§ **Exercise instructions**: Convert each line of text in the listing below into a JSON list of strings, one string per line, and omit blank lines and the pictures.

Segment Start: Data for this exercise

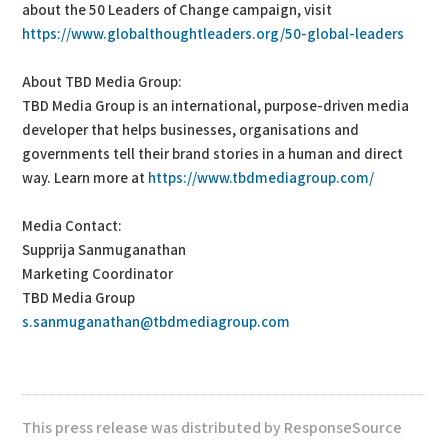
about the 50 Leaders of Change campaign, visit
https://www.globalthoughtleaders.org/50-global-leaders
About TBD Media Group:
TBD Media Group is an international, purpose-driven media
developer that helps businesses, organisations and
governments tell their brand stories in a human and direct
way. Learn more at
https://www.tbdmediagroup.com/
Media Contact:
Supprija Sanmuganathan
Marketing Coordinator
TBD Media Group
s.sanmuganathan@tbdmediagroup.com
This press release was distributed by ResponseSource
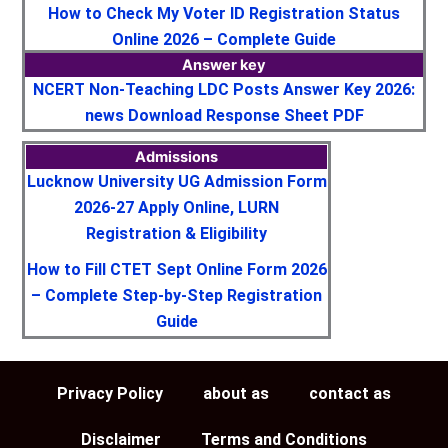
How to Check My Voter ID Registration Status
Online 2026 – Complete Guide
Answer key
NCERT Non-Teaching LDC Posts Answer Key 2026:
news Download Response Sheet PDF
Admissions
Lucknow University UG Admission Form
2026-27 Apply Online, LURN
Registration & Eligibility
How to Fill CTET Sept Online Form 2026
– Complete Step-by-Step Registration
Guide
Privacy Policy
about as
contact as
Disclaimer
Terms and Conditions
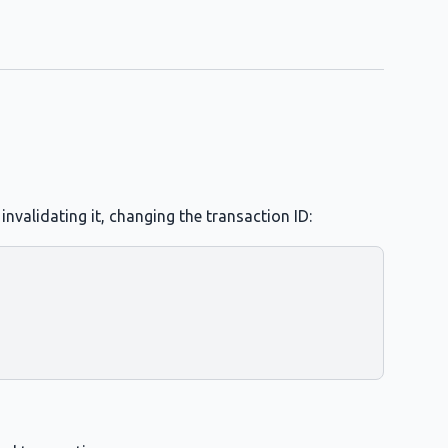
nvalidating it, changing the transaction ID:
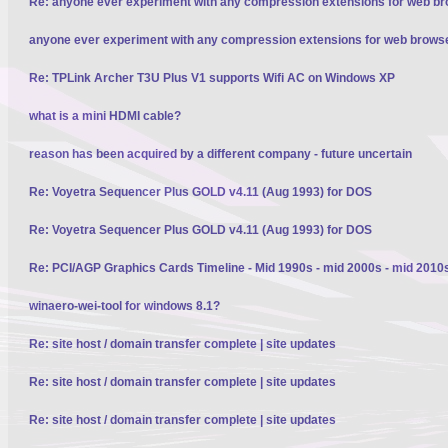
Re: anyone ever experiment with any compression extensions for web b
anyone ever experiment with any compression extensions for web brows
Re: TPLink Archer T3U Plus V1 supports Wifi AC on Windows XP
what is a mini HDMI cable?
reason has been acquired by a different company - future uncertain
Re: Voyetra Sequencer Plus GOLD v4.11 (Aug 1993) for DOS
Re: Voyetra Sequencer Plus GOLD v4.11 (Aug 1993) for DOS
Re: PCI/AGP Graphics Cards Timeline - Mid 1990s - mid 2000s - mid 2010
winaero-wei-tool for windows 8.1?
Re: site host / domain transfer complete | site updates
Re: site host / domain transfer complete | site updates
Re: site host / domain transfer complete | site updates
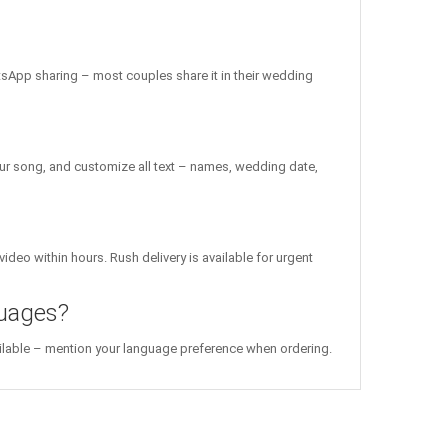
atsApp sharing – most couples share it in their wedding
ur song, and customize all text – names, wedding date,
ideo within hours. Rush delivery is available for urgent
guages?
vailable – mention your language preference when ordering.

Segment End: Data for this exercise

§ **Response below**:
[
  "about the 50 Leaders of Change campaign, visit",
  "https://www.globalthoughtleaders.org/50-global-leaders",
  "About TBD Media Group:",
  "TBD Media Group is an international, purpose-driven media",
  "developer that helps businesses, organisations and",
  "governments tell their brand stories in a human and direct",
  "way. Learn more at",
  "https://www.tbdmediagroup.com/",
  "Media Contact:",
  "Supprija Sanmuganathan",
  "Marketing Coordinator",
  "TBD Media Group",
  "s.sanmuganathan@tbdmediagroup.com",
  "This press release was distributed by ResponseSource",
  "How to Check My Voter ID Registration Status",
  "Online 2026 – Complete Guide",
  "Answer key",
  "NCERT Non-Teaching LDC Posts Answer Key 2026:",
  "news Download Response Sheet PDF",
  "Admissions",
  "Lucknow University UG Admission Form",
  "2026-27 Apply Online, LURN",
  "Registration & Eligibility",
  "How to Fill CTET Sept Online Form 2026",
  "– Complete Step-by-Step Registration",
  "Guide",
  "Privacy Policy",
  "about as",
  "contact as",
  "Disclaimer",
  "Terms and Conditions",
  "nvalidating it, changing the transaction ID:",
  "Re: anyone ever experiment with any compression extensions for web b",
  "anyone ever experiment with any compression extensions for web brows",
  "Re: TPLink Archer T3U Plus V1 supports Wifi AC on Windows XP",
  "what is a mini HDMI cable?",
  "reason has been acquired by a different company - future uncertain",
  "Re: Voyetra Sequencer Plus GOLD v4.11 (Aug 1993) for DOS",
  "Re: Voyetra Sequencer Plus GOLD v4.11 (Aug 1993) for DOS",
  "Re: PCI/AGP Graphics Cards Timeline - Mid 1990s - mid 2000s - mid 2010",
  "winaero-wei-tool for windows 8.1?",
  "Re: site host / domain transfer complete | site updates",
  "Re: site host / domain transfer complete | site updates",
  "Re: site host / domain transfer complete | site updates",
  "atsApp sharing – most couples share it in their wedding",
  "ur song, and customize all text – names, wedding date,",
  "ideo within hours. Rush delivery is available for urgent",
  "guages?",
  "vailable – mention your language preference when ordering."
]